I'm having some issues though. Here's my PHP:

<?php 
    session_start();

    if(array_key_exists("id", $_COOKIE)) {
        $_SESSION['id'] = $_COOKIE['id'];

    }

    if(array_key_exists("id",$_SESSION)) {

        echo "Logged in: <p><a href='secretDiaryFinal2.php?logout=1'>
        Log out</a></p>";

    } else {

        header("Location: secretDiaryFinal2.php");

    }


/*    I'm putting in the database update later, for now I just wanted to check if I could 
actually create the POST variable below*/

    $msg = "";

    if(array_key_exists('diaryEntry',$_POST)) {

        $msg = $_POST['diaryEntry'];


    } else  {

        $msg = "Some kind of PHP error";

    }



?>

The relevant HTML:

  <body>

    <div id="testDiv">

        <? echo $msg ?>

    </div>

    <div class="container" id="diaryArea">

    <form method="post">
        <textarea id="diary" value=""></textarea>
    </form>

    </div>

The relevant JQuery (I'm very weak on Ajax and I suspect there's a lot of issues here - also note the url I'm using is actually in the same script as the JQuery, I'm not certain if that works?) is below.

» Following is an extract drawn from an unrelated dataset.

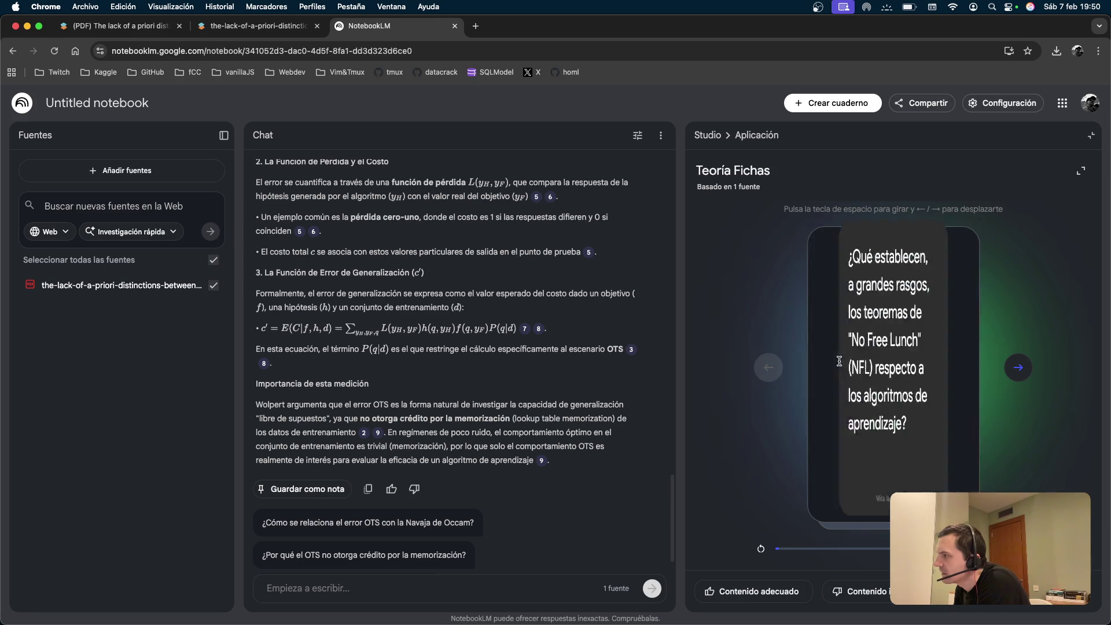
mouse_move(815, 258)
left_mouse_down()
mouse_move(946, 315)
mouse_move(950, 340)
left_mouse_up()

The basic idea is that every time the user types, the database should be updated (I realise this is a lot of calls to the server, I'll probably replace it with a timed command):

<script type="text/javascript">

        $("#diary").keyup(function () {

              var dataString = $("#diary").val();

              $.ajax({
                type: "POST",
                url: "loggedInPageFinal.php",
                data: ({diaryEntry:dataString}),
                success: function(data) {

                    console.log(data);

                }


              });

              return false;

        });




    </script>

Many thanks in advance and apologies for my poor code!

Answer 1

var DataString = $("#diary").val();
$.post( "loggedInPageFinal.php",{dataString:DataString }, function( data ) {
   console.log(data);
});

Answer 2

Your ajax script actually does work. But your php code isn't returning anything. put exit($msg); at the end of the code and see what happens.